Такое у меня случается раз в год, в полтора. Я имею в виду — открываешь дверь, а на полу — покойничек. И еще эта Керри. Представим, вот она звонит, интересуется, так сказать, моими успехами. Я рассказываю все как есть, она на том конце провода принимается рыдать, а я… я буду слушать и прикидывать, сколько времени девочка провела перед зеркалом, репетируя эти свои рыдания. Может, те самые два часа, в течение которых я мытарился в отеле «Лава»? Если она знала, что Фентон мертв, зачем ей понадобилось ставить меня в дурацкое положение? Проблема алиби? Но ведь я поверил ей сразу, еще в половине одиннадцатого. Фентон к тому времени уже расположился на полу ванной комнаты. Имеется ли причина сомневаться в искренности ее слез? Ладно, расслабимся. Почитаем спортивное обозрение. Так, так, «Медведи» из Сент-Луиса в пух и прах разгромили «Янки». Четыре — ноль. Впрочем, это не обидно, — настоящие янки скоро начнут возвращаться из Европы и с Тихого океана.
Официантка с немолодым лицом и черными, как смоль, крашеными волосами улыбнулась мне:
— Еще кофе?
— Нет-нет, благодарю вас. — Я решил проявить галантность: — Могу ли я быть вам чем-нибудь полезен?
— Ну, для начала сделайте так, чтобы война поскорее закончилась. — Она посерьезнела. — У меня там двое сыновей, за океаном.
Я поднапряг извилины.
— Скоро все они будут дома! — изрек я, положил на стол лишний десятицентовик и очень собой возгордился.
— Мистер, — сказала она с обворожительной улыбкой, — вы по ошибке оставили двадцать центов вместо десяти.
— Никакой ошибки.
— Нет, вы ошиблись. — Она взяла одну монету, а другую подвинула ко мне. — Не вы начали эту войну, не вам за нее и расплачиваться.

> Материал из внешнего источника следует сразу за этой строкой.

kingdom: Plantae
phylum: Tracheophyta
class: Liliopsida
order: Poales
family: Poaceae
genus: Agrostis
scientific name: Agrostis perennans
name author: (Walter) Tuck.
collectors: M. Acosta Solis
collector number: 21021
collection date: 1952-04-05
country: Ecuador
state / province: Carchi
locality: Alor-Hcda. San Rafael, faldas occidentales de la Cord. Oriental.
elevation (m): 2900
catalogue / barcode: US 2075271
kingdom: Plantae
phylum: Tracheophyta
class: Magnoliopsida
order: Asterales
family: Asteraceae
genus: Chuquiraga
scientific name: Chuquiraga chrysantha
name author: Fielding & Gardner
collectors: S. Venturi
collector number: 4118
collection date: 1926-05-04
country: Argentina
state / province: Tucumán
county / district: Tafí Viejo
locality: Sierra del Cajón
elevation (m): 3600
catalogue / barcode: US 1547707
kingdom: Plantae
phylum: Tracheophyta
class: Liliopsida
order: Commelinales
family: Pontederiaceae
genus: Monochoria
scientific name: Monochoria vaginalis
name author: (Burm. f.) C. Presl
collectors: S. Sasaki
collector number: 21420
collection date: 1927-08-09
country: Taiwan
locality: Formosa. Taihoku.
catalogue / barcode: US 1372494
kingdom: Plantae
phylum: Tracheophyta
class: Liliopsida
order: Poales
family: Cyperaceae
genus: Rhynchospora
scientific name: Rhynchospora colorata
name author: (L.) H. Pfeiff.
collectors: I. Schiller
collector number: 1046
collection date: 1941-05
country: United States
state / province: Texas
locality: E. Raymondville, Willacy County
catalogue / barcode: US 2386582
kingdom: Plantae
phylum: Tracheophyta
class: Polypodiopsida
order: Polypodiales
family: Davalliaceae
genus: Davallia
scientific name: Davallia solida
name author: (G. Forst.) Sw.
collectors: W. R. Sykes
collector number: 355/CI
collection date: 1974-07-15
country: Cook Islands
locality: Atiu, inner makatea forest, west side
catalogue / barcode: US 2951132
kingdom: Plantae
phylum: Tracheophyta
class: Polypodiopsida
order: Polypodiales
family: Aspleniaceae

Удачи вам.
Черт побери, не прошло и полдня, а я уже побеседовал с двумя приличными людьми. Долго так продолжаться не может.
Я оказался прав в своих опасениях — вот что значит богатый жизненный опыт. Едва я закрыл за собой дверь конторы и увенчал шляпой голову лося, телефон на столе задергался, запрыгал, затарахтел.
— Это Джек Ливайн? — спросил бесстрастный женский голос.
— Допустим.
— Пожалуйста, не вешайте трубку.
Я не успел и слова вымолвить в ответ.
— Я разговариваю с Джеком Ливайном? — обратился ко мне уже мужской голос, странно высокий и мелодичный.
— Совершенно верно, но дайте же сделать ответный ход. Я-то с кем имею честь беседовать?
Он засмеялся, — ах ты, Боже мой, зазвенели китайские серебряные колокольчики.
— Э, да вы весельчак! Меня зовут Уоррен Батлер, я директор театра «Джи-ай».
— Чем могу быть полезен, мистер Батлер?
— Боюсь, это не телефонный разговор.
— Отлично, тогда открывайте окно и кричите. Может, я услышу.
Снова проклятые колокольчики. Я бы предпочел разговаривать с его секретаршей.
— Понимаю, теперь понимаю причину вашей известности, мистер Ливайн. У вас превосходное чувство юмора.
Скажите, пожалуйста, какие комплименты. От его елейного тона меня уже начинало подташнивать.
— Долго еще мы будем кота за хвост тянуть, мистер Батлер? Вы уверены, что вам нужен именно я?
— Абсолютно уверен, мистер Ливайн! — Он идиотически хихикнул. — Мне хотелось бы встретиться с вами по поводу одного деликатного дельца, и как можно быстрее.
— Хорошо. Подождите, мне нужно справиться в записной книжке. — Я посмотрел в окно — по небу ползли тучи, обещая дождь. — Вам повезло, мистер Батлер, есть у меня свободный часок. Давайте адрес.
— Знаете здание Шуберта?
— Разумеется. На Сорок пятой улице?
— Именно. Дверь тысяча сто семь.
— Счастливое число.
— Я в этом убедился на собственном опыте, Джек. — Я уже стал просто Джек. Он помолчал несколько секунд, а когда заговорил вновь, голос его был деловитым, и это мне понравилось больше. — Итак, жду вас в три.
— Годится, — сказал я, повесил трубку и полез в холодильник за пивом. Вообще-то административные правила запрещают держать в конторе холодильник, но никакие законы природы или государства не заставят меня отказаться от удовольствия выпивать бутылочку холодного пива после полудня.
Единственная ведь радость в жизни. Пиво помогает мне думать, если у меня возникла потребность в этом, или дремать, если пришла охота расслабиться. Помогает вспоминать и помогает забывать. Ну, вы меня понимаете.